I am a fool !

by June   Jan 22, 2008


I am a fool and some may even say I am thick ,
for yes I have a comfortable life.
I have my kids who I adore ,
and a partner who loves me and wants me to be his wife.
Thing is I am not 'in love' with him cos love hurt me in the past ,
and so with him for security and stability which I now regret.
The security and stability he gives me have been good to me ,
it's helped me to bury the love that hurt and forget.
But I have forgotten how good being 'in love' can be ,
the way it can make you feel warm inside.
When you love someone so much that nothing else matters ,
and they feel the same even loving the bits you try to hide.
Then last year love did re-enter my life ,
but now its left me feeling like a real fool.

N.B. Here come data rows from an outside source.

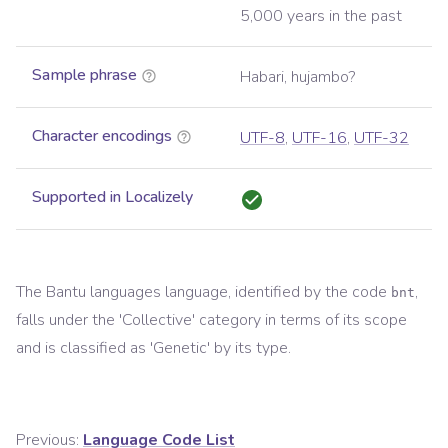
5,000 years in the past
Sample phrase
Habari, hujambo?
Character encodings
UTF-8
,
UTF-16
,
UTF-32
Supported in Localizely
The
Bantu languages
language, identified by the code
,
bnt
falls under the '
Collective
' category in terms of its scope
and is classified as '
Genetic
' by its type.
Previous:
Language Code List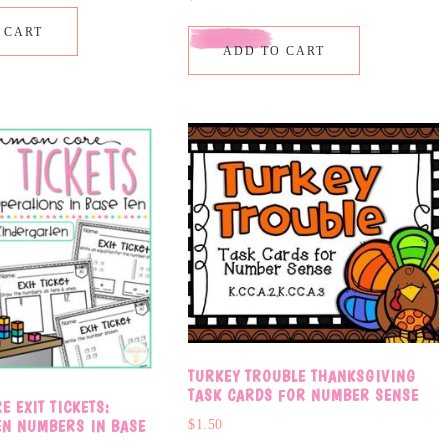
 CART
ADD TO CART
TURKEY TROUBLE THANKSGIVING
TASK CARDS FOR NUMBER SENSE
 EXIT TICKETS:
EN NUMBERS IN BASE
$
1.50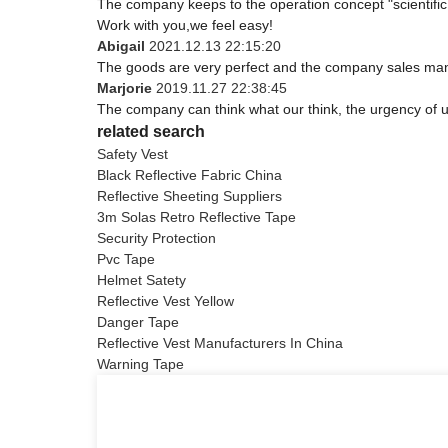
The company keeps to the operation concept "scientifi
Work with you,we feel easy!
Abigail
2021.12.13 22:15:20
The goods are very perfect and the company sales mana
Marjorie
2019.11.27 22:38:45
The company can think what our think, the urgency of ur
related search
Safety Vest
Black Reflective Fabric China
Reflective Sheeting Suppliers
3m Solas Retro Reflective Tape
Security Protection
Pvc Tape
Helmet Satety
Reflective Vest Yellow
Danger Tape
Reflective Vest Manufacturers In China
Warning Tape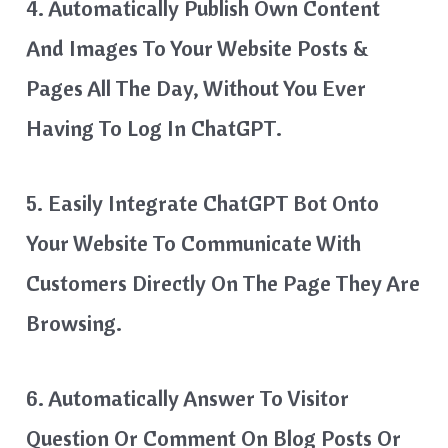
4. Automatically Publish Own Content
And Images To Your Website Posts &
Pages All The Day, Without You Ever
Having To Log In ChatGPT.
5. Easily Integrate ChatGPT Bot Onto
Your Website To Communicate With
Customers Directly On The Page They Are
Browsing.
6. Automatically Answer To Visitor
Question Or Comment On Blog Posts Or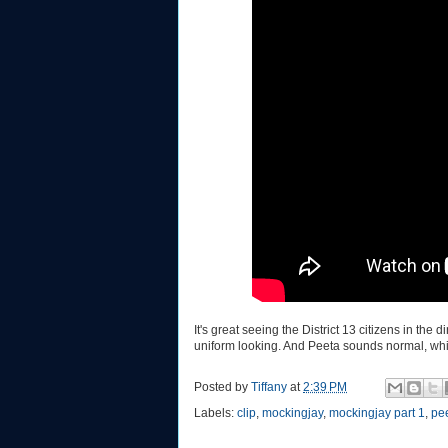
It's great seeing the District 13 citizens in th
uniform looking. And Peeta sounds normal, whi
Posted by
Tiffany
at
2:39 PM
Labels:
clip
,
mockingjay
,
mockingjay part 1
,
pe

Stupid thing is I fell in love with a guy at work ,
he said he loved me and he had a sense of humour that was pretty cool.
He made me feel like I was special and more importantly made me laugh ,
reminded me that being 'in love' feels so good after all these years.
I knew it was wrong to have feelings for another ,
and so I told my partner and it reduced him to tears.
With it all out in the open this other guy just disappeared ,
and I could not hurt my partner so I choose to stay.
But now I have had the reminder of being 'in love' its made me realise one thing ,
that security and stability are no longer enough is all I can say.